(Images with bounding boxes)

BEGIN

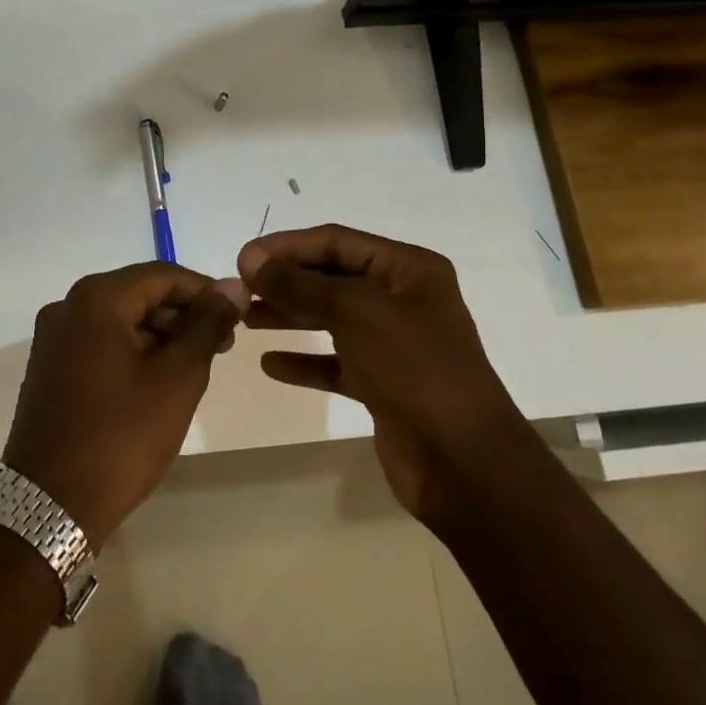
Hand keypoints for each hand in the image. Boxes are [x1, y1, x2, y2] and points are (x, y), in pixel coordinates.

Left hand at [5, 264, 247, 546]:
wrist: (51, 503)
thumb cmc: (122, 436)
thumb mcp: (177, 378)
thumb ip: (207, 325)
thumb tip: (232, 287)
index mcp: (96, 298)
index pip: (162, 275)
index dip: (205, 291)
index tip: (238, 316)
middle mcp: (67, 306)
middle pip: (137, 293)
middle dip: (182, 314)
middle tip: (221, 345)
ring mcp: (53, 337)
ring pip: (118, 318)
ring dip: (159, 334)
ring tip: (194, 366)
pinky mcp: (49, 366)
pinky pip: (99, 341)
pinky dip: (132, 350)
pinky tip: (157, 379)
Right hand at [236, 225, 535, 524]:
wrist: (465, 463)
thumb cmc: (414, 369)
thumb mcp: (354, 312)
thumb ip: (298, 284)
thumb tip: (250, 259)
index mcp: (409, 269)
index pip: (337, 241)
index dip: (287, 246)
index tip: (243, 259)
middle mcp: (403, 299)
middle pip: (332, 278)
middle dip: (285, 281)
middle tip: (240, 290)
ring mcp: (394, 343)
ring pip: (331, 319)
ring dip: (289, 316)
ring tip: (246, 319)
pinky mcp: (383, 384)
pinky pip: (335, 362)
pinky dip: (305, 360)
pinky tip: (271, 364)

END

All of the entries above should be copied exactly, except for the pictures.

Hand keypoints for each hand in the image. Boxes are [x1, y1, x2, y2] and points are (x, y), in pixel coordinates.

Left hand at [5, 264, 247, 546]:
wrist: (51, 503)
thumb cmc: (122, 436)
thumb mcp: (177, 378)
thumb ip: (207, 325)
thumb tip: (232, 287)
index mcp: (96, 298)
index pip: (162, 275)
index dip: (205, 291)
index tip: (238, 316)
middle mcp: (67, 306)
middle pip: (137, 293)
middle dip: (182, 314)
middle tip: (221, 345)
ring mcp: (53, 337)
ring pip: (118, 318)
ring dip: (159, 334)
ring tip: (194, 366)
pinky mcp: (49, 366)
pinky pip: (99, 341)
pinky dip: (132, 350)
pinky tip: (157, 379)
Right hand at [236, 225, 535, 524]:
wrist: (465, 463)
thumb cmc: (414, 369)
thumb mcp: (354, 312)
thumb ip: (298, 284)
thumb tip: (250, 259)
index mcp: (409, 269)
index pip: (337, 241)
index dip: (287, 246)
index tip: (243, 259)
middle mcp: (403, 299)
middle pip: (332, 278)
middle dip: (285, 281)
middle tip: (240, 290)
ring mcp: (394, 343)
ring pip: (331, 319)
ring dip: (289, 316)
ring tip: (246, 319)
pinky mcp: (383, 384)
pinky pip: (335, 362)
pinky dip: (305, 360)
pinky tip: (271, 364)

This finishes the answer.